Helmut Krauss was so fascinated by the script that he co-produced the film.

The film not only satirizes Hornauer, but also caricatures the cult leader Uriella and other television formats such as Astro TV. The stylistic device used is effects that are reminiscent of the science fiction B movies of the 1950s.

One of these effects is the complete dubbing in post-production, whereby some actors were dubbed by voice actors such as Wolfgang Völz, Marianne Groß or Eberhard Prüter.

The actor Ingo Frischeisen worked as a presenter and musician on Telemedial's television programs. He parodies himself in the film as Ingo Ingold.

The drag artist Ades Zabel, as gossip reporter Gina Gaydt, parodies BILD editor Tina Gaedt, who always reports on Hornauer's escapades.

Actor Helmut Krauss commented on Bettina Tietjen's show Das! on May 11, 2011. as follows about the founder film: “[…] he made a script out of it about a television man who also exists, but who no longer has a channel. It used to be called Kanal Telemedial.”

Under the title “The King of TikTok”, WDR produced an eight-part podcast series about Thomas G. Hornauer with the support of SWR. In the fourth and fifth episodes of this series, an interview with Eric Hordes explains how Hornauer inspired him to make the founder film. Hordes reports that Hornauer then threatened him not to make the film, although this appears to have been purely a publicity stunt.

==Telemedial court case==
Due to Thomas Hornauer's fame, the film gained a certain amount of media interest during its development phase. Hornauer made several negative comments about the film project during his live broadcasts; he suspected that his telemedia idea was being mocked. The Stuttgart Regional Court granted Hornauer the right to watch the film twice within two weeks before its cinema premiere and to object to passages that violated his personal honor. After the first appointment, Hornauer informed Hordes by email that he could not be identified and that he saw further steps as a “waste of time and money”. The film was then released.

==Reception==
Thomas Hornauer himself criticised the film, claiming that neither "his genius" nor "his purity" were reflected. Fernsehkritik.TV called it “Wonderfully crazy! Nice satire on the daily TV madness!” and DeutschMarkt described it as “a collection of wonderfully strange actions”.
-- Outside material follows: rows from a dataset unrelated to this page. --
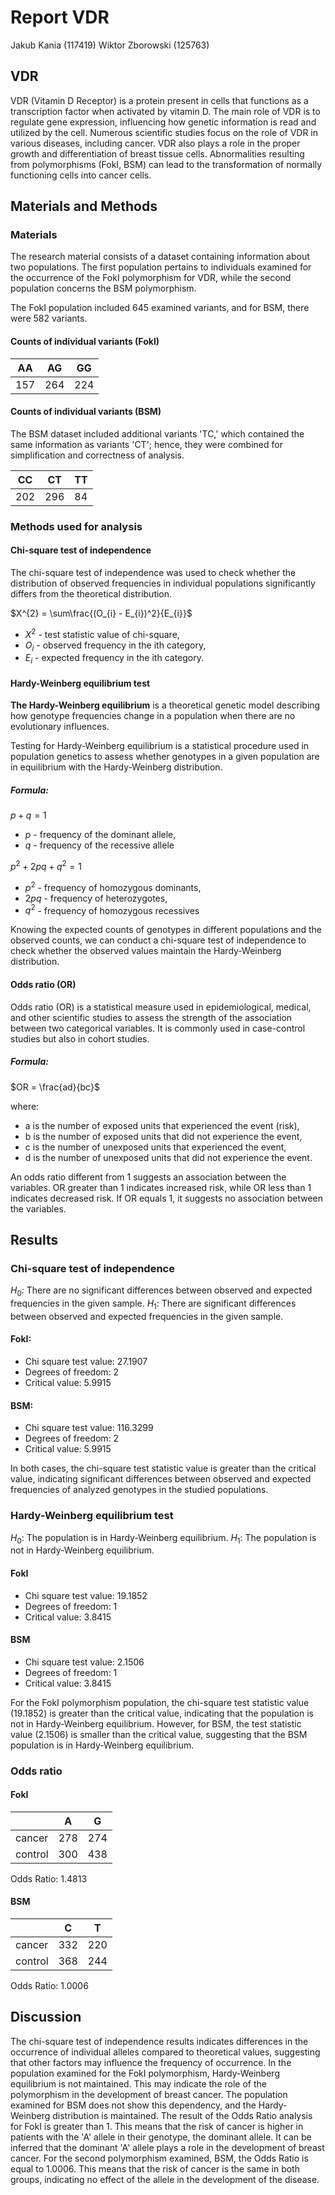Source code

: # Report VDR
Jakub Kania (117419)
Wiktor Zborowski (125763)

## VDR
VDR (Vitamin D Receptor) is a protein present in cells that functions as a transcription factor when activated by vitamin D. The main role of VDR is to regulate gene expression, influencing how genetic information is read and utilized by the cell. Numerous scientific studies focus on the role of VDR in various diseases, including cancer. VDR also plays a role in the proper growth and differentiation of breast tissue cells. Abnormalities resulting from polymorphisms (FokI, BSM) can lead to the transformation of normally functioning cells into cancer cells.

## Materials and Methods
### Materials

The research material consists of a dataset containing information about two populations. The first population pertains to individuals examined for the occurrence of the FokI polymorphism for VDR, while the second population concerns the BSM polymorphism.

The FokI population included 645 examined variants, and for BSM, there were 582 variants.

#### Counts of individual variants (FokI)
| AA | AG | GG |
|--|--|--|
| 157 | 264 |224 |

#### Counts of individual variants (BSM)
The BSM dataset included additional variants 'TC,' which contained the same information as variants 'CT'; hence, they were combined for simplification and correctness of analysis.

| CC | CT | TT |
|--|--|--|
| 202 | 296 |84 |

### Methods used for analysis
#### Chi-square test of independence
The chi-square test of independence was used to check whether the distribution of observed frequencies in individual populations significantly differs from the theoretical distribution.

$X^{2} = \sum\frac{(O_{i} - E_{i})^2}{E_{i}}$

* $X^2$ - test statistic value of chi-square,
* $O_i$ - observed frequency in the ith category,
* $E_i$ - expected frequency in the ith category.

#### Hardy-Weinberg equilibrium test
**The Hardy-Weinberg equilibrium** is a theoretical genetic model describing how genotype frequencies change in a population when there are no evolutionary influences.

Testing for Hardy-Weinberg equilibrium is a statistical procedure used in population genetics to assess whether genotypes in a given population are in equilibrium with the Hardy-Weinberg distribution.

##### Formula:
$p + q = 1$

* $p$ - frequency of the dominant allele,
* $q$ - frequency of the recessive allele

$p^2 + 2pq + q^2 = 1$

* $p^2$ - frequency of homozygous dominants,
* $2pq$ - frequency of heterozygotes,
* $q^2$ - frequency of homozygous recessives

Knowing the expected counts of genotypes in different populations and the observed counts, we can conduct a chi-square test of independence to check whether the observed values maintain the Hardy-Weinberg distribution.

#### Odds ratio (OR)
Odds ratio (OR) is a statistical measure used in epidemiological, medical, and other scientific studies to assess the strength of the association between two categorical variables. It is commonly used in case-control studies but also in cohort studies.

##### Formula:
$OR = \frac{ad}{bc}$

where:

* a is the number of exposed units that experienced the event (risk),
* b is the number of exposed units that did not experience the event,
* c is the number of unexposed units that experienced the event,
* d is the number of unexposed units that did not experience the event.

An odds ratio different from 1 suggests an association between the variables. OR greater than 1 indicates increased risk, while OR less than 1 indicates decreased risk. If OR equals 1, it suggests no association between the variables.

## Results
### Chi-square test of independence

$H_0:$ There are no significant differences between observed and expected frequencies in the given sample.
$H_1:$ There are significant differences between observed and expected frequencies in the given sample.

#### FokI:
* Chi square test value: 27.1907
* Degrees of freedom: 2
* Critical value: 5.9915

#### BSM:
* Chi square test value: 116.3299
* Degrees of freedom: 2
* Critical value: 5.9915
 
In both cases, the chi-square test statistic value is greater than the critical value, indicating significant differences between observed and expected frequencies of analyzed genotypes in the studied populations.

### Hardy-Weinberg equilibrium test

$H_0:$ The population is in Hardy-Weinberg equilibrium.
$H_1:$ The population is not in Hardy-Weinberg equilibrium.

#### FokI
* Chi square test value: 19.1852
* Degrees of freedom: 1
* Critical value: 3.8415

#### BSM
* Chi square test value: 2.1506
* Degrees of freedom: 1
* Critical value: 3.8415

For the FokI polymorphism population, the chi-square test statistic value (19.1852) is greater than the critical value, indicating that the population is not in Hardy-Weinberg equilibrium. However, for BSM, the test statistic value (2.1506) is smaller than the critical value, suggesting that the BSM population is in Hardy-Weinberg equilibrium.

### Odds ratio
#### FokI
|  | A | G|
|--|--|--|
| cancer | 278 |274|
|control | 300 |438|

Odds Ratio: 1.4813

#### BSM
|  | C | T|
|--|--|--|
| cancer | 332 |220|
|control | 368 |244|

Odds Ratio: 1.0006

## Discussion
The chi-square test of independence results indicates differences in the occurrence of individual alleles compared to theoretical values, suggesting that other factors may influence the frequency of occurrence. In the population examined for the FokI polymorphism, Hardy-Weinberg equilibrium is not maintained. This may indicate the role of the polymorphism in the development of breast cancer. The population examined for BSM does not show this dependency, and the Hardy-Weinberg distribution is maintained. The result of the Odds Ratio analysis for FokI is greater than 1. This means that the risk of cancer is higher in patients with the 'A' allele in their genotype, the dominant allele. It can be inferred that the dominant 'A' allele plays a role in the development of breast cancer. For the second polymorphism examined, BSM, the Odds Ratio is equal to 1.0006. This means that the risk of cancer is the same in both groups, indicating no effect of the allele in the development of the disease.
== Lichtschiffe über Europa short film ==
During the research for the film, the trash short film Lichtschiffe über Europa (Lightships over Europe, 38 minutes) was created, which was released as a bonus film on the DVD in 2013.

In it, a German-speaking hermit (Johannes Sisko), who calls himself "The Founder", prophesies a holy salvation for several thousand earthlings through a light ship from space. Since meteorite impacts are getting closer, he beams his quirky daughter "Little White Cloud" (Vera Göpfert) to the silver UFO. However, she was presumably intercepted by a bearded guy named "Jesus Charly" (Karl Danguillier) and is now staying with him on a farm in Bavaria. Despite the displeasure over this circumstance, "The Founder" continues to solicit financial donations for the salvation of the Chosen Earthlings.